Rutledge's primary thesis is that the trilogy is not a simple moral tale of good versus evil. Instead, she suggests, it is a complex examination of the ways in which evil can insinuate itself into the lives of the best and worst of people and the ways in which God can use all things to his own ends. From the outset, she rejects the idea that the trilogy is a simple "good vs. evil" story. She points out that seeing it in these terms is close to the Manichean heresy. God (the force behind all that is good) is always stronger than the evil of Sauron. God is a constant, but unnamed presence in the books.

As proof she quotes parts of the text such as the following offered by Gandalf to Frodo:

"There was more than one power at work, Frodo. The Ring was trying to get back to its master... It abandoned Gollum. Only to be picked up by the most unlikely person imaginable: Bilbo from the Shire!Behind that there was something else at work, beyond any design of the Ring-maker [Sauron]. I can put it no plainer than by saying that Bilbo was meant to find the Ring, and not by its maker. In which case you were also meant to have it."
She goes on to note examples of passive voice in the text and times when characters are aided by an unseen presence.

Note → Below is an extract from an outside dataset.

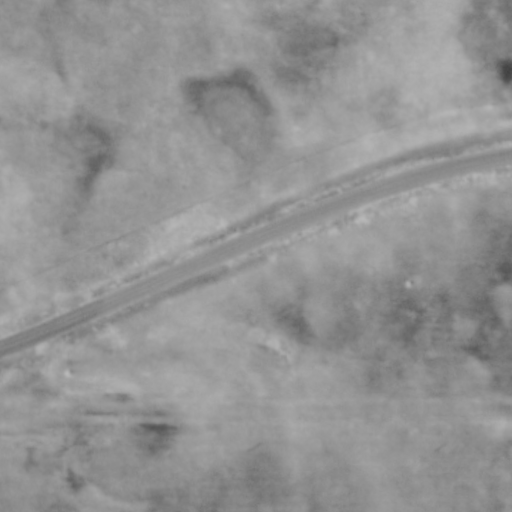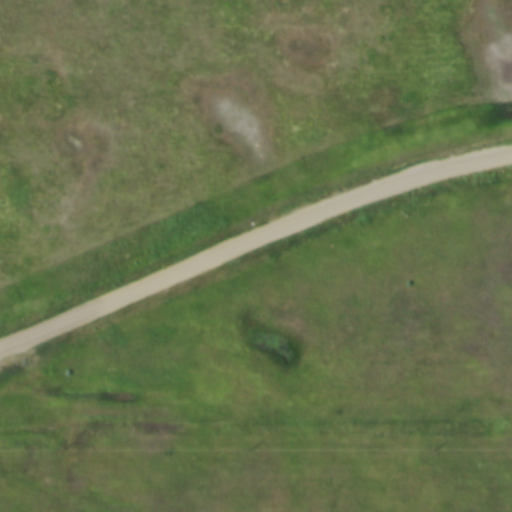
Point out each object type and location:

At the same time, Rutledge argues that God acts through the just and can turn the actions of the unjust to his purpose. The ultimate example of this is that Gollum snatched the ring at the last moment when Frodo was no longer able to resist its power and had determined to keep it for himself.Rutledge also makes much of the transformations in the story...Theoden's dual transformation from king to corrupted and back to king again, Pippin's transformation of adolescent to young leader, Aragorn's predestined transformation into the King of Gondor. The text abounds in transformations. Indeed, even the most vile of characters are given a chance at redemption -- but those who had given themselves over to Sauron were unable to accept the grace which would grant them new lives.

The book raises and wrestles with the question of pre-destination and free will. True freedom, in her view, is the freedom to follow God's will. All other exercise of freedom is false freedom and ultimately leads to slavery. (An argument that I think Jonah would have found most persuasive.)

Rutledge also talks frequently about logizomai -- which she interprets to mean "impute" or to "call forth by naming". Often the wiser characters (Gandalf, Aragorn, etc.) would name a lesser character as being brave or noble. Rutledge argues that this "calling forth" brought out the nobility in those characters.

Another strong theme was the notion that the most dangerous temptation is the temptation to do good. Boromir wasn't tempted to evil (although evil would have been the result if he had gained the ring). He was tempted by the good he believed he could do if he possessed the ring. Similarly, the temptations which are most dangerous to us are the ones which dress themselves in the guise of righteousness.

In the final analysis, the book was good but tended to run on a bit by the end. The structure of the book lends itself to this because Rutledge builds her case by pointing out each of the narrative examples as it occurs. Still, it gave me much to think about and the time I spent with it was time well invested.